*** SOURCE DATA ***

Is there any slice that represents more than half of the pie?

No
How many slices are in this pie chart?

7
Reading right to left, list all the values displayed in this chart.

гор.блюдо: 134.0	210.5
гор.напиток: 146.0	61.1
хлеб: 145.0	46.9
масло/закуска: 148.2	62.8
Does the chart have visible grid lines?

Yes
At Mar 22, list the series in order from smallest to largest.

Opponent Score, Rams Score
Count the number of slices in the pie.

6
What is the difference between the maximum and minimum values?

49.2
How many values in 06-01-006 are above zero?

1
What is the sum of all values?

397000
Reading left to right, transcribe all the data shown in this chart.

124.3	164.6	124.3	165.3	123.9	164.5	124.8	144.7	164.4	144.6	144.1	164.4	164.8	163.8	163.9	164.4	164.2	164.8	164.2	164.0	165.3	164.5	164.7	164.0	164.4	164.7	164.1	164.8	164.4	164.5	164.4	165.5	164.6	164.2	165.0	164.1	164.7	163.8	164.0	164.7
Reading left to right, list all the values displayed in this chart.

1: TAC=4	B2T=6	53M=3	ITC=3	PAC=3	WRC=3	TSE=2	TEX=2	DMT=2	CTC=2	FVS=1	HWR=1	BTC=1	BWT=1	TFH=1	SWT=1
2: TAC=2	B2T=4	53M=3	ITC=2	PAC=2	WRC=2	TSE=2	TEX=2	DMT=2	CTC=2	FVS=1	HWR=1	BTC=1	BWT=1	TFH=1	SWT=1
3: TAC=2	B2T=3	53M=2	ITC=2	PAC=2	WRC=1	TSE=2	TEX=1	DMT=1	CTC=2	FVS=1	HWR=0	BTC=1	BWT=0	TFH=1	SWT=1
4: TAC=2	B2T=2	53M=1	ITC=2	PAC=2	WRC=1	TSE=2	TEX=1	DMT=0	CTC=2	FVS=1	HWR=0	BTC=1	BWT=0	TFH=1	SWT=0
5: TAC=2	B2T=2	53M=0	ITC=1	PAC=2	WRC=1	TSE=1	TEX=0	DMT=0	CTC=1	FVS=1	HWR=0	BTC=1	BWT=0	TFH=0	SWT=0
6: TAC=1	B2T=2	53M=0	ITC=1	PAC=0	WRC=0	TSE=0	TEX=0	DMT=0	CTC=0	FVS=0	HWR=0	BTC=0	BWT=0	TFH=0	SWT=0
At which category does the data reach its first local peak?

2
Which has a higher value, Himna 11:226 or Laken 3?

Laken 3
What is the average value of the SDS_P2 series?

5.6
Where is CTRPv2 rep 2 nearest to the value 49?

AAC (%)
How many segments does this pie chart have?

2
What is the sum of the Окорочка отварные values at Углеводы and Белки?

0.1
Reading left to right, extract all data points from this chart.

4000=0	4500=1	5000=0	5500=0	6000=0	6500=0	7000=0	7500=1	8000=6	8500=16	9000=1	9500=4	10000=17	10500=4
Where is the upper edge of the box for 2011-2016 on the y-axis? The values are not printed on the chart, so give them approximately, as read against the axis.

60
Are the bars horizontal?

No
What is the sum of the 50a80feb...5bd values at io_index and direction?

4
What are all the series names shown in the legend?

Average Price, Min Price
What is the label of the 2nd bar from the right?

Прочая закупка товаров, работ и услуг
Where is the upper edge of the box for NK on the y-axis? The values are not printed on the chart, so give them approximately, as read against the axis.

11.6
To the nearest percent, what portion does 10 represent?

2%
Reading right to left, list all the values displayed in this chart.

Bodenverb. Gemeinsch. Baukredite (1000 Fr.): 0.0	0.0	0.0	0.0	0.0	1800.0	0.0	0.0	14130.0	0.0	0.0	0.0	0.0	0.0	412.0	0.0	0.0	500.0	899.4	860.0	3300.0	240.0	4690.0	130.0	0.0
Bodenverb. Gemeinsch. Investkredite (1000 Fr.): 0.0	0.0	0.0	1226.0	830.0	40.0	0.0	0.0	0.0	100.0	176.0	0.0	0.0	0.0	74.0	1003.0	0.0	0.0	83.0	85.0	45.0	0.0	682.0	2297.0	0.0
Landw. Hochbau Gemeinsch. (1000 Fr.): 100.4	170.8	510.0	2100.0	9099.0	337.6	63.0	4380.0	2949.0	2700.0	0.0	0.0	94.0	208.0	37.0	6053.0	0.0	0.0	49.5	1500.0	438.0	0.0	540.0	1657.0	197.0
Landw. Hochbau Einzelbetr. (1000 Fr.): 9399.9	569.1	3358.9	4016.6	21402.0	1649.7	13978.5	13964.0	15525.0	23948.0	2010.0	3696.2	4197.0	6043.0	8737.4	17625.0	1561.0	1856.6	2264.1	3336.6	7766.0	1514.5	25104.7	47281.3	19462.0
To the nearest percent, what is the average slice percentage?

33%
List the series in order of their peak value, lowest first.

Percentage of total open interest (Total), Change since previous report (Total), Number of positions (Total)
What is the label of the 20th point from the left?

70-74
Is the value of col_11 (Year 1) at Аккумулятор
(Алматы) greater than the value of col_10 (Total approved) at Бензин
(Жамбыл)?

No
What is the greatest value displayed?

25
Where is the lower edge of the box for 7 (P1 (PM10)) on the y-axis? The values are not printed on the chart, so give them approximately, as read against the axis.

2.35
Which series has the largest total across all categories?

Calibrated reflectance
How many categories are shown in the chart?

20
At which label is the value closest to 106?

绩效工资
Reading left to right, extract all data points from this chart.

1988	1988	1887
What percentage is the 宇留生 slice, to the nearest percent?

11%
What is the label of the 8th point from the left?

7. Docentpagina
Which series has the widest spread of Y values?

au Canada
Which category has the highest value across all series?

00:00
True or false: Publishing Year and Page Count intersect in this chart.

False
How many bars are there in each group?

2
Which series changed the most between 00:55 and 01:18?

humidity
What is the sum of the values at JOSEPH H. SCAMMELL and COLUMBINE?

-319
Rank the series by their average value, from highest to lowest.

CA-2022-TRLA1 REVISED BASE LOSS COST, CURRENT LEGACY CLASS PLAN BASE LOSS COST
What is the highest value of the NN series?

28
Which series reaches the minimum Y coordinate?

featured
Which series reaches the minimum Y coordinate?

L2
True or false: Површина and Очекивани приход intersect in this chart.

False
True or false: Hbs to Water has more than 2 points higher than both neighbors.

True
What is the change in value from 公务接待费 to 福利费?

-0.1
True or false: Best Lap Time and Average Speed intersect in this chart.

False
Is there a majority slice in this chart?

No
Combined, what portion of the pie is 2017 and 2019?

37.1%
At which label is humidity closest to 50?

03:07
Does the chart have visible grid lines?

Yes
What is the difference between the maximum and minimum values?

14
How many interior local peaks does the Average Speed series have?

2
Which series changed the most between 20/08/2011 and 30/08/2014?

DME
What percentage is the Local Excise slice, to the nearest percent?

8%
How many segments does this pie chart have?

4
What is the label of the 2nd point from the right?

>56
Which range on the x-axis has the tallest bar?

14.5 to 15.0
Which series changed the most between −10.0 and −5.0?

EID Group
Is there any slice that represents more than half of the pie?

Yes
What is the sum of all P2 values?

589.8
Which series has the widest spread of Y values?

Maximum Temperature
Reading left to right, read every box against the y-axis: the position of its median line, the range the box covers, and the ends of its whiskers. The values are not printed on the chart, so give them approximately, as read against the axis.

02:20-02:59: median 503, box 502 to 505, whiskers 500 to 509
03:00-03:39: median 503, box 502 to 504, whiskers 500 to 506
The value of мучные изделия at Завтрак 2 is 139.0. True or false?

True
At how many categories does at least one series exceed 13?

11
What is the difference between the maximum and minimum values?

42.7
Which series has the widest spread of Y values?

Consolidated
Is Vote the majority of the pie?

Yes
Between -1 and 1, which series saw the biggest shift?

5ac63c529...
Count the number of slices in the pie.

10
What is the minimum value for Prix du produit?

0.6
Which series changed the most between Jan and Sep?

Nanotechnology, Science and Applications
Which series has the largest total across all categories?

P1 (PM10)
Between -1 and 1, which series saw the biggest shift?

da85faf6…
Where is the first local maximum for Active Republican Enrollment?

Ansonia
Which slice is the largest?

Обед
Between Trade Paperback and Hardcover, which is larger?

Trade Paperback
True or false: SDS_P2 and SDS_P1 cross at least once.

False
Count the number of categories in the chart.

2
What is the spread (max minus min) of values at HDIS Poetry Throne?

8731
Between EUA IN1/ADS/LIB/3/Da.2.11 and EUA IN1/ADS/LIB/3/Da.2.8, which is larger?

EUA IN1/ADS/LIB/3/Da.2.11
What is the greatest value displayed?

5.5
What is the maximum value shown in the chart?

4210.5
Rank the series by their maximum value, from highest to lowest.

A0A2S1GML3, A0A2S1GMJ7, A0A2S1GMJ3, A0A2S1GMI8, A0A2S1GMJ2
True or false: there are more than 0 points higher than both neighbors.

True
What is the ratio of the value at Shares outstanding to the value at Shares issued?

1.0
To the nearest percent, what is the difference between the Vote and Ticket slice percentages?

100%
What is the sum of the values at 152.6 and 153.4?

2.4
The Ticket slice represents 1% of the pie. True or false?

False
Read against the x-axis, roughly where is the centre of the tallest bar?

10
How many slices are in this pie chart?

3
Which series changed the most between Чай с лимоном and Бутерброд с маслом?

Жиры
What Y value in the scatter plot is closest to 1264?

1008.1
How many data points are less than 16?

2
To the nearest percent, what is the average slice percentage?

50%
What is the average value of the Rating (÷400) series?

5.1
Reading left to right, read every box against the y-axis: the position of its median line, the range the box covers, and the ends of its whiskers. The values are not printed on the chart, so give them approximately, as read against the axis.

***

§ **WHAT TO DO**: Please rewrite the listing starting at the line containing "Consolidated" and ending at the line containing "What is the maximum value shown in the chart?", changing every "series" to "dataset" and keeping all else as it is.

§ **SOLVED EXERCISE**:
Consolidated
Is Vote the majority of the pie?

Yes
Between -1 and 1, which dataset saw the biggest shift?

5ac63c529...
Count the number of slices in the pie.

10
What is the minimum value for Prix du produit?

0.6
Which dataset changed the most between Jan and Sep?

Nanotechnology, Science and Applications
Which dataset has the largest total across all categories?

P1 (PM10)
Between -1 and 1, which dataset saw the biggest shift?

da85faf6…
Where is the first local maximum for Active Republican Enrollment?

Ansonia
Which slice is the largest?

Обед
Between Trade Paperback and Hardcover, which is larger?

Trade Paperback
True or false: SDS_P2 and SDS_P1 cross at least once.

False
Count the number of categories in the chart.

2
What is the spread (max minus min) of values at HDIS Poetry Throne?

8731
Between EUA IN1/ADS/LIB/3/Da.2.11 and EUA IN1/ADS/LIB/3/Da.2.8, which is larger?

EUA IN1/ADS/LIB/3/Da.2.11
What is the greatest value displayed?

5.5
What is the maximum value shown in the chart?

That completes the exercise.